The challenge isn’t choosing between human and machine intelligence but understanding how we can thoughtfully partner them. The art of diagnosis has always been about integration — of different types of knowledge, different ways of knowing, and different tools for discovery.
Educational reform is critical. Starting at the pre-health stage, medical education must evolve beyond its traditional focus on biomedical knowledge acquisition. As AI systems increasingly excel at pattern recognition and rapid information retrieval, today’s physicians-in-training will need to be sophisticated interpreters of narrative and context rather than repositories of rapidly shifting scientific evidence. They need to be sophisticated users of language. Don’t teach them how to code, teach them how to read.
This shift demands a renewed emphasis on humanistic skills in medical training — teaching doctors to be astute readers of both scientific literature and human stories, skilled writers who can articulate their reasoning clearly, and nuanced interpreters who can weave together biological, social, and cultural threads into coherent and clear narratives. Just as previous diagnostic technologies like the stethoscope and x-ray required new interpretive frameworks, AI will be most valuable when we develop new educational models that help physicians understand when to trust their contextual judgment and when to lean on AI’s analytical capabilities. This requires understanding what aspects of diagnosis remain essentially human. Rather than diminishing, the physician’s essential role is evolving— from information holder to meaning maker, from isolated detective to collaborative interpreter.

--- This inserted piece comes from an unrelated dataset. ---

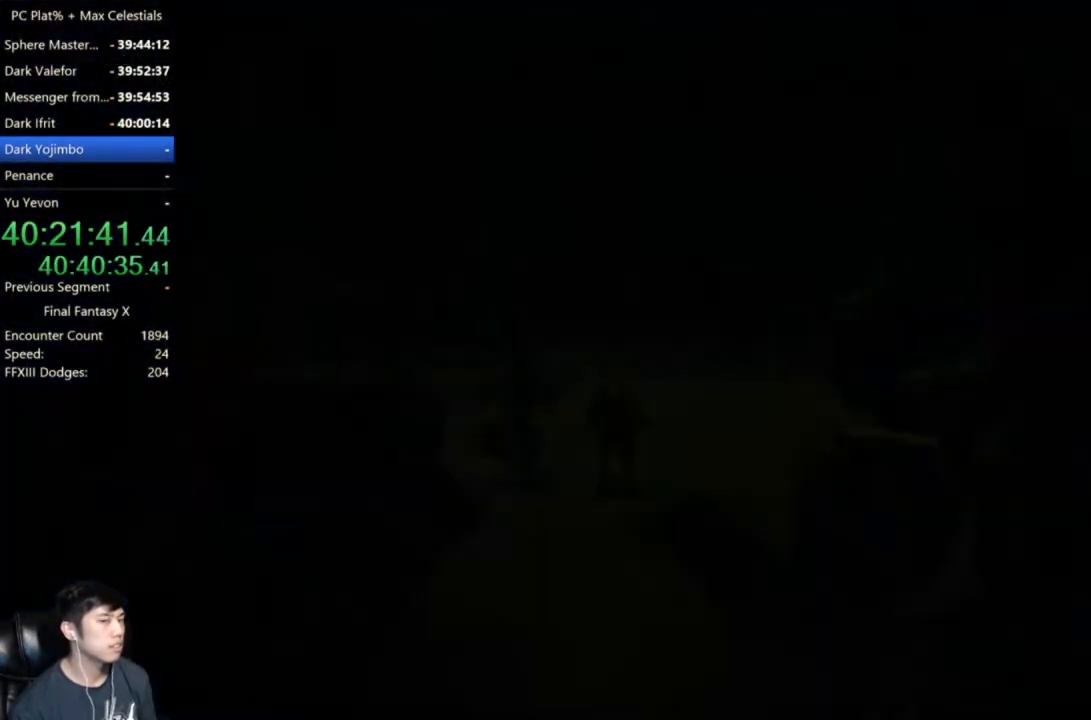
{"buttons": [], "left_stick": "center", "right_stick": "center", "events": []}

Referring to Charles Babbage’s 1830s proto-AI “thinking machine,” Arthur Conan Doyle wrote to Joseph Bell that Sherlock Holmes was “as inhuman as a Babbage’s Calculating Machine and just about as likely to fall in love.” Yet Holmes became far more than a pure analytical engine. Across 60 stories, the detective displays not only love but loyalty, intuition, and kindness. He relies not just on his own analytical powers but on a network of informants, specialists, and technologies. Most of all, he relies on his friendship with Dr. Watson, an enduring literary partnership that hints at collaboration over solitary analysis.
Lakshmi Krishnan is a physician-scholar and founding director of medical humanities at Georgetown, where she researches the intersection of medical knowledge, culture, and practice.